Carl Sagan Quotes on Technology

- Virtually every major technological advance in the history of the human species—back to the invention of stone tools and the domestication of fire—has been ethically ambiguous.

- We have designed our civilization based on science and technology and at the same time arranged things so that almost no one understands anything at all about science and technology. This is a clear prescription for disaster.

- Our science and our technology have posed us a profound question. Will we learn to use these tools with wisdom and foresight before it's too late? Will we see our species safely through this difficult passage so that our children and grandchildren will continue the great journey of discovery still deeper into the mysteries of the Cosmos?

- That same rocket and nuclear and computer technology that sends our ships past the farthest known planet can also be used to destroy our global civilization. Exactly the same technology can be used for good and for evil. It is as if there were a God who said to us, “I set before you two ways: You can use your technology to destroy yourselves or to carry you to the planets and the stars. It's up to you.”

Carl Sagan Quotes on Truth

- Sceptical scrutiny is the means, in both science and religion, by which deep thoughts can be winnowed from deep nonsense.

- We wish to pursue the truth no matter where it leads. But to find the truth, we need imagination and scepticism both. We will not be afraid to speculate, but we will be careful to distinguish speculation from fact.

- The truth may be puzzling. It may take some work to grapple with. It may be counterintuitive. It may contradict deeply held prejudices. It may not be consonant with what we desperately want to be true. But our preferences do not determine what's true.

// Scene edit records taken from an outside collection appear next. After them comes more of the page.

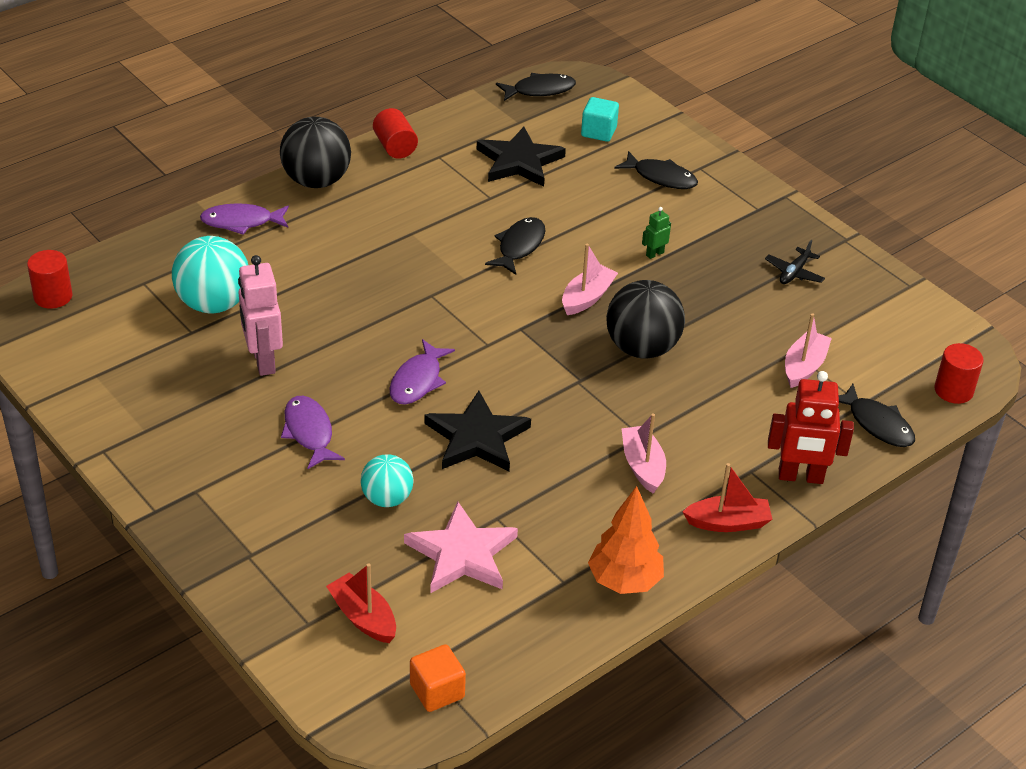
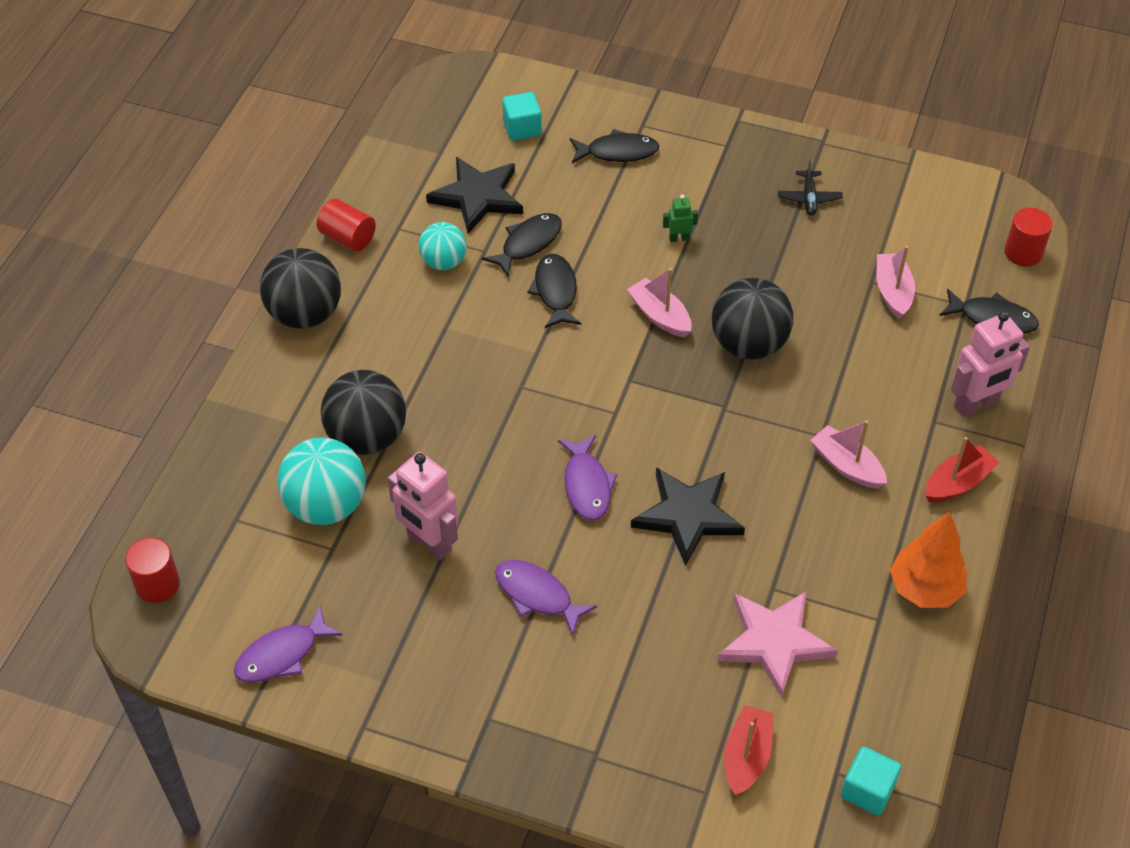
camera: 30 degrees left, 10 degrees up
(241, 222) = (272, 399): purple fish -> purple fish (282, 654)
(285, 275) = (367, 437): none -> black ball
(363, 617) = (746, 756): red boat -> red boat turned 90 degrees clockwise
(387, 499) = (664, 624): turquoise ball -> turquoise ball (443, 262)
(437, 691) = (867, 790): orange cube -> turquoise cube
(540, 90) = (430, 107): black fish -> black fish (528, 243)
(587, 297) = (660, 316): pink boat -> pink boat turned 45 degrees counterclockwise
(654, 254) = (679, 238): green robot -> green robot turned 60 degrees clockwise
(800, 477) = (976, 404): red robot -> pink robot

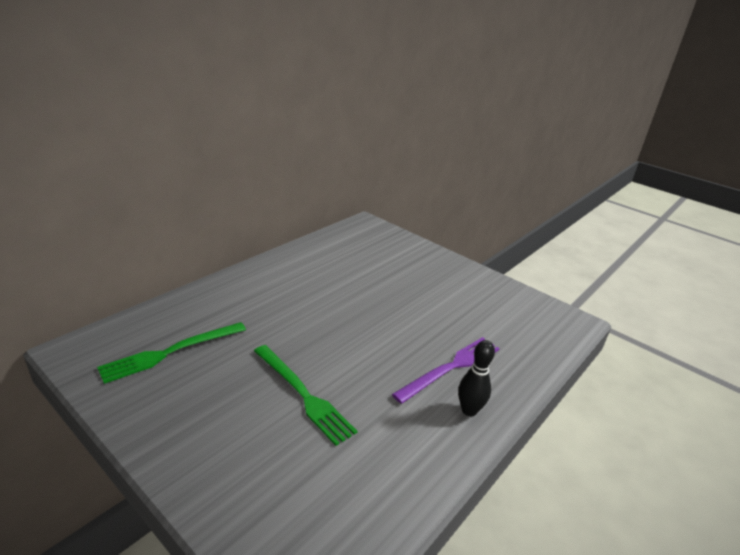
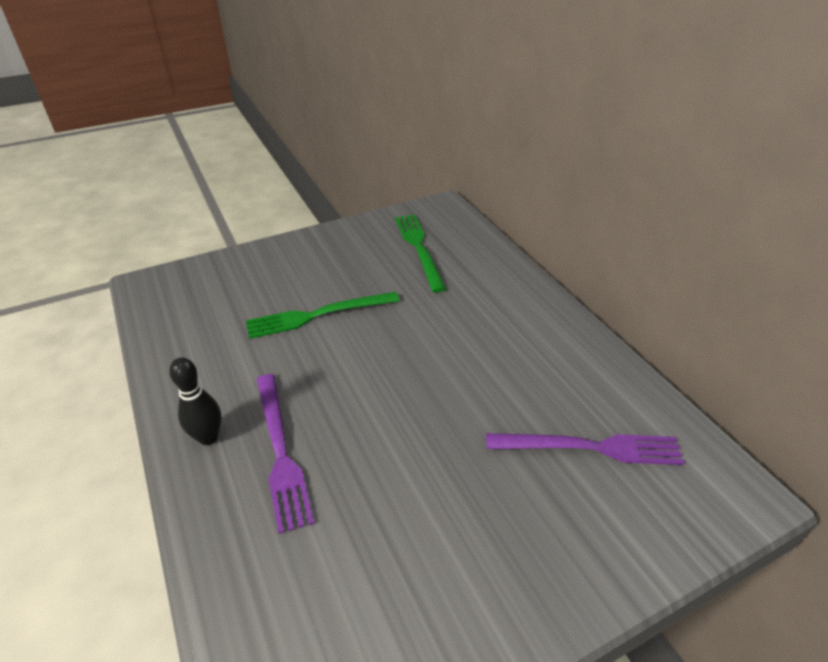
camera: 115 degrees right, 10 degrees up
(365, 257) = (590, 447): none -> purple fork

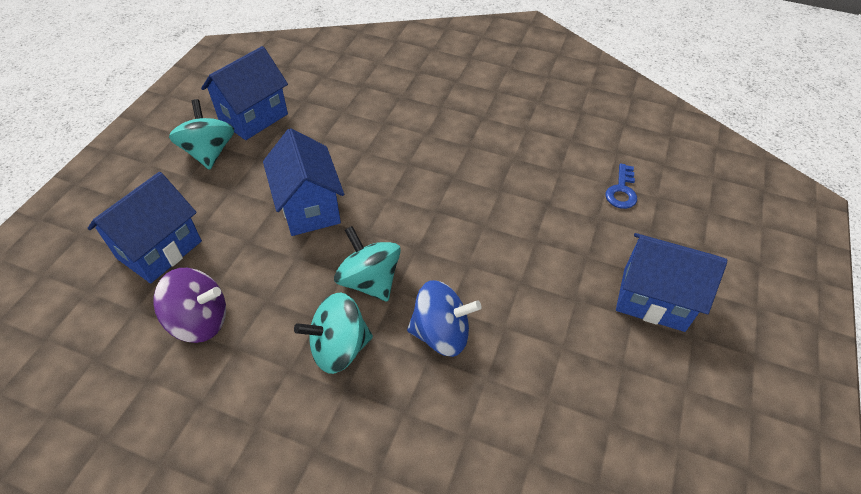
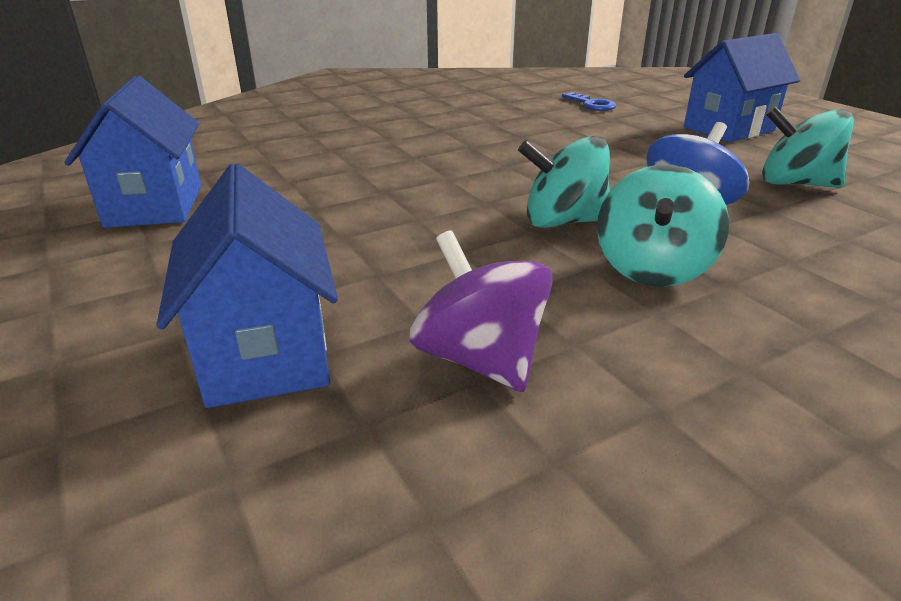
camera: 50 degrees left, 20 degrees down
(200, 320) = (480, 359): purple spinning top -> purple spinning top turned 75 degrees counterclockwise
(209, 152) = (147, 252): turquoise spinning top -> turquoise spinning top (795, 184)
(309, 208) = (388, 219): blue house -> none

- Finding the occasional straw of truth awash in a great ocean of confusion and bamboozle requires intelligence, vigilance, dedication and courage. But if we don't practise these tough habits of thought, we cannot hope to solve the truly serious problems that face us—and we risk becoming a nation of suckers, up for grabs by the next charlatan who comes along.

- One of the saddest lessons of history is this: If we've been bamboozled long enough, we tend to reject any evidence of the bamboozle. We're no longer interested in finding out the truth. The bamboozle has captured us. It is simply too painful to acknowledge—even to ourselves—that we've been so credulous. So the old bamboozles tend to persist as the new bamboozles rise.